Comment l’économie numérique africaine contribue aux ODD

L'économie numérique africaine contribueLa numérisation n’est pas nouvelle dans l’économie africaine. Cependant, avec la pandémie COVID-19, la nécessité d’améliorer et d’étendre l’économie numérique de l’Afrique est devenue évidente. Avec l’intention de minimiser les risques sanitaires et économiques de la pandémie, les entreprises africaines mettent en œuvre des stratégies qui mèneront à l’essor de la transformation numérique. Des secteurs économiques tels que la banque, les transports, l’agriculture et les télécommunications ont déjà évolué numériquement pour s’adapter au climat économique et à la crise sanitaire. Plus important encore, l’économie numérique africaine contribue aux objectifs de développement durable (ODD) des Nations Unies.

Développer l’économie numérique de l’Afrique

La Banque mondiale a lancé l’Initiative pour l’économie numérique en Afrique (DE4A) à la mi-2019 pour accélérer les réalisations en faveur du numérique dans le cadre des ODD 2030. Au fur et à mesure que la pandémie COVID-19 se produisait, la montée de la numérisation a créé des attentes pour d’autres transformations dans les années à venir. Avec les investissements réalisés, l’économie numérique en plein essor de l’Afrique contribue grandement aux ODD.

Une économie numérique créerait plus d’emplois, favoriserait l’esprit d’entreprise et ouvrirait de nouveaux marchés. Atteindre les objectifs de DE4A augmenterait la croissance par habitant de 1,5 point de pourcentage par an et la pauvreté serait réduite de 0,7 point de pourcentage par an. De plus, cette approche tient compte du fait que seulement 27% de la population africaine a accès à Internet. L’amélioration de l’accès aux ressources numériques sera au cœur des cinq piliers du DE4A. Cela comprend les infrastructures numériques, les plates-formes publiques numériques, les services financiers numériques, les entreprises et les compétences numériques.

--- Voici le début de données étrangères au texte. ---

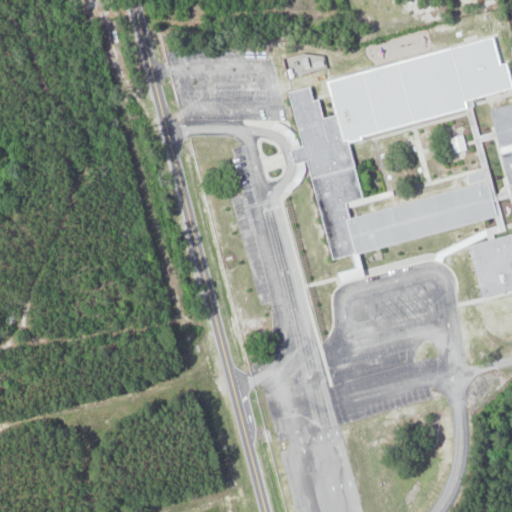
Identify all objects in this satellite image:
building: (387, 143)
building: (500, 144)
building: (425, 168)
road: (199, 255)
building: (491, 263)
road: (97, 495)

Faire croître l’économie en favorisant la transformation numérique

L’Union africaine (UA) a lancé la Stratégie de transformation numérique pour l’Afrique (2020-2030). L’initiative vise un marché unique numérique collaboratif, s’appuyant sur la récente initiative commerciale, la Zone de libre-échange continentale africaine (ZLECA). Cela faciliterait le mouvement des services numérisés et propulserait l’expansion de l’accès Internet à travers le continent.

Notamment, l’initiative promeut également l’innovation et le renforcement des compétences numériques avec des programmes de développement. Le programme professionnel d’e-compétences atteindra 100 millions d’Africains par an d’ici 2021 et 300 millions par an d’ici 2025. Cela permettrait non seulement d’intégrer l’Afrique dans l’ère numérique, mais créerait de nouvelles opportunités pour les entreprises en démarrage.

Un outil important pour atteindre les objectifs de l’initiative est la collaboration avec les décideurs. Le gouvernement joue un rôle important dans la promotion de la transformation du marché. En conséquence, l’UA proposera des actions pour équiper les établissements d’enseignement de technologies rénovées, promouvoir les droits numériques et la sensibilisation à la sécurité.

Une croissance significative se produira lorsque des infrastructures stables seront construites pour les 200 millions de personnes actuellement sans accès à Internet. Réduire cette fracture numérique est la manière dont l’économie numérique africaine contribue aux ODD alors qu’elle prévoit de construire des infrastructures résilientes, de créer une industrialisation durable et de favoriser l’innovation.

Investir dans les ressources numériques

Il existe de nombreuses opportunités d’investissement dans l’économie numérique africaine alors qu’une myriade de secteurs amorcent des transitions. Par exemple, le secteur bancaire en Afrique connaît des changements majeurs. Les banques numériques mobiles permettent d’accéder aux activités de transaction, à l’épargne, aux prêts et à d’autres services financiers. Le secteur bancaire en Afrique devrait passer à 53 milliards de dollars d’ici 2022 tant que la numérisation se poursuivra, contribuant à l’objectif de services financiers numériques de DE4A.

En outre, de grandes entreprises internationales ont mis les pieds en Afrique, ce qui augmentera encore les flux d’investissement. En 2019, Amazon Web Service a lancé son premier centre de données en Afrique. De même, Microsoft a étendu ses services cloud et ouvert ses premiers centres de données en Afrique du Sud. Avec deux des plus grands acteurs de l’économie numérique mondiale en Afrique, un accès accru aux méthodes de transformation numérique pour les entreprises devient plus faisable. La transformation numérique en Afrique a le potentiel de réduire considérablement la pauvreté sur le continent.